D'autres ossements ont été trouvés : une dent de tyrannosaure, le prédateur des hadrosauridés, et les cervicales d'un cératopsidé qui n'avait jamais été localisé en Chine. Quatre autres fossiles d'os appartiennent à des espèces encore non identifiées. Les fossiles de Zhucheng concernent toutefois, pour les paléontologues, une faune connue. En revanche, une série de découvertes chinoises récentes ont permis d'affiner les hypothèses autour de l'évolution dinosaure-oiseau qui, déjà, avait connu plusieurs avancées avec les nombreux fossiles de dinosaures à plume mis au jour dans le Liaoning dans les années 1990-2000 : toutes sortes de questions demeurent quant à la transition entre dinosaures et oiseaux, ou à l'apparition du vol, et de celle des plumes, pas forcément concomitantes.
Ainsi, la découverte, en Mongolie intérieure, du Gigantoraptor erlianensis, qui a fait l'objet, en 2008, d'un article dans Nature signé par l'équipe du paléontologue chinois Xing Xu, remet en question la théorie voulant que les dinosaures carnivores eussent été de plus en plus petits avant de devenir des oiseaux. Cette créature de 8 mètres de long et 1,4 tonne, qui vivait il y a 85 millions d'années, était dotée d'un bec, et son corps devait bien être couvert de plumes, à en juger par sa ressemblance avec les autres spécimens de la famille des oviraptoridés, les dinosaures préaviens. Or ceux que l'on connaît dépassaient rarement les 40 kg.

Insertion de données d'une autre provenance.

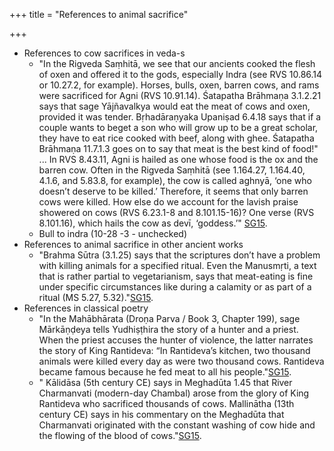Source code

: +++
title = "References to animal sacrifice"

+++
- References to cow sacrifices in veda-s
    - "In the Rigveda Saṃhitā, we see that our ancients cooked the flesh of oxen and offered it to the gods, especially Indra (see RVS 10.86.14 or 10.27.2, for example). Horses, bulls, oxen, barren cows, and rams were sacrificed for Agni (RVS 10.91.14). Śatapatha Brāhmaṇa 3.1.2.21 says that sage Yājñavalkya would eat the meat of cows and oxen, provided it was tender. Bṛhadāraṇyaka Upaniṣad 6.4.18 says that if a couple wants to beget a son who will grow up to be a great scholar, they have to eat rice cooked with beef, along with ghee. Śatapatha Brāhmaṇa 11.7.1.3 goes on to say that meat is the best kind of food!" ... In RVS 8.43.11, Agni is hailed as one whose food is the ox and the barren cow. Often in the Rigveda Saṃhitā (see 1.164.27, 1.164.40, 4.1.6, and 5.83.8, for example), the cow is called aghnyā, ‘one who doesn’t deserve to be killed.’ Therefore, it seems that only barren cows were killed. How else do we account for the lavish praise showered on cows (RVS 6.23.1-8 and 8.101.15-16)? One verse (RVS 8.101.16), which hails the cow as devī, ‘goddess.’" [SG15](http://indiafacts.co.in/the-hindu-view-on-food-and-drink/).
    - Bull to indra (10-28 -3 - unchecked)
- References to animal sacrifice in other ancient works
    - "Brahma Sūtra (3.1.25) says that the scriptures don’t have a problem with killing animals for a specified ritual. Even the Manusmṛti, a text that is rather partial to vegetarianism, says that meat-eating is fine under specific circumstances like during a calamity or as part of a ritual (MS 5.27, 5.32)."[SG15](http://indiafacts.co.in/the-hindu-view-on-food-and-drink/).
- References in classical poetry
    - "In the Mahābhārata (Droṇa Parva / Book 3, Chapter 199), sage Mārkāṇḍeya tells Yudhiṣṭhira the story of a hunter and a priest. When the priest accuses the hunter of violence, the latter narrates the story of King Rantideva: “In Rantideva’s kitchen, two thousand animals were killed every day as were two thousand cows. Rantideva became famous because he fed meat to all his people."[SG15](http://indiafacts.co.in/the-hindu-view-on-food-and-drink/).
    - " Kālidāsa (5th century CE) says in Meghadūta 1.45 that River Charmanvati (modern-day Chambal) arose from the glory of King Rantideva who sacrificed thousands of cows. Mallinātha (13th century CE) says in his commentary on the Meghadūta that Charmanvati originated with the constant washing of cow hide and the flowing of the blood of cows."[SG15](http://indiafacts.co.in/the-hindu-view-on-food-and-drink/).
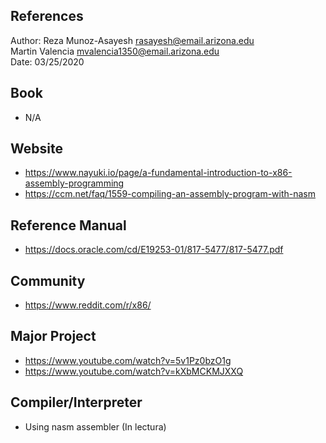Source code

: References
------------

Author: 
Reza Munoz-Asayesh [rasayesh@email.arizona.edu](mailto:rasayesh@email.arizona.edu)  
Martin Valencia    [mvalencia1350@email.arizona.edu](mailto:mvalencia1350@email.arizona.edu)  
Date: 03/25/2020

## Book
* N/A

## Website
* https://www.nayuki.io/page/a-fundamental-introduction-to-x86-assembly-programming
* https://ccm.net/faq/1559-compiling-an-assembly-program-with-nasm

## Reference Manual
* https://docs.oracle.com/cd/E19253-01/817-5477/817-5477.pdf

## Community
* https://www.reddit.com/r/x86/

## Major Project
* https://www.youtube.com/watch?v=5v1Pz0bzO1g
* https://www.youtube.com/watch?v=kXbMCKMJXXQ

## Compiler/Interpreter 
* Using nasm assembler (In lectura)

Quelle que soit la concurrence, à Zhucheng, la mairie de la ville ne s'en laissera pas conter en matière de « dinosaur business » : l'accès aux collines de sédiments gréseux où se trouve « le plus grand gisement au monde » a été aménagé, et d'immenses pancartes accueilleront les futurs visiteurs. « Exposition des fossiles des plus grands dinosaures du monde », peut-on y lire. L'ouverture du nouveau parc de dinosaures chinois de Zhucheng devrait avoir lieu au printemps.
Les touristes suivront un sentier surplombant les fouilles. Le parc sera aussi doté d'un centre de recherche. « On réfléchit à la manière de se faire connaître », dit Wang Kebai, le chef du bureau du tourisme de la ville, avant de s'enquérir sur la manière d'inscrire le Zhuchengosaurus maximus dans le livre, des records. « On prévoit de dépenser 1,5 milliard de yuans (150 millions d'euros) pour le parc, et de trouver des investisseurs étrangers », poursuit-il.
De quoi remettre Zhucheng au centre du tourisme paléontologique pour quelques années encore.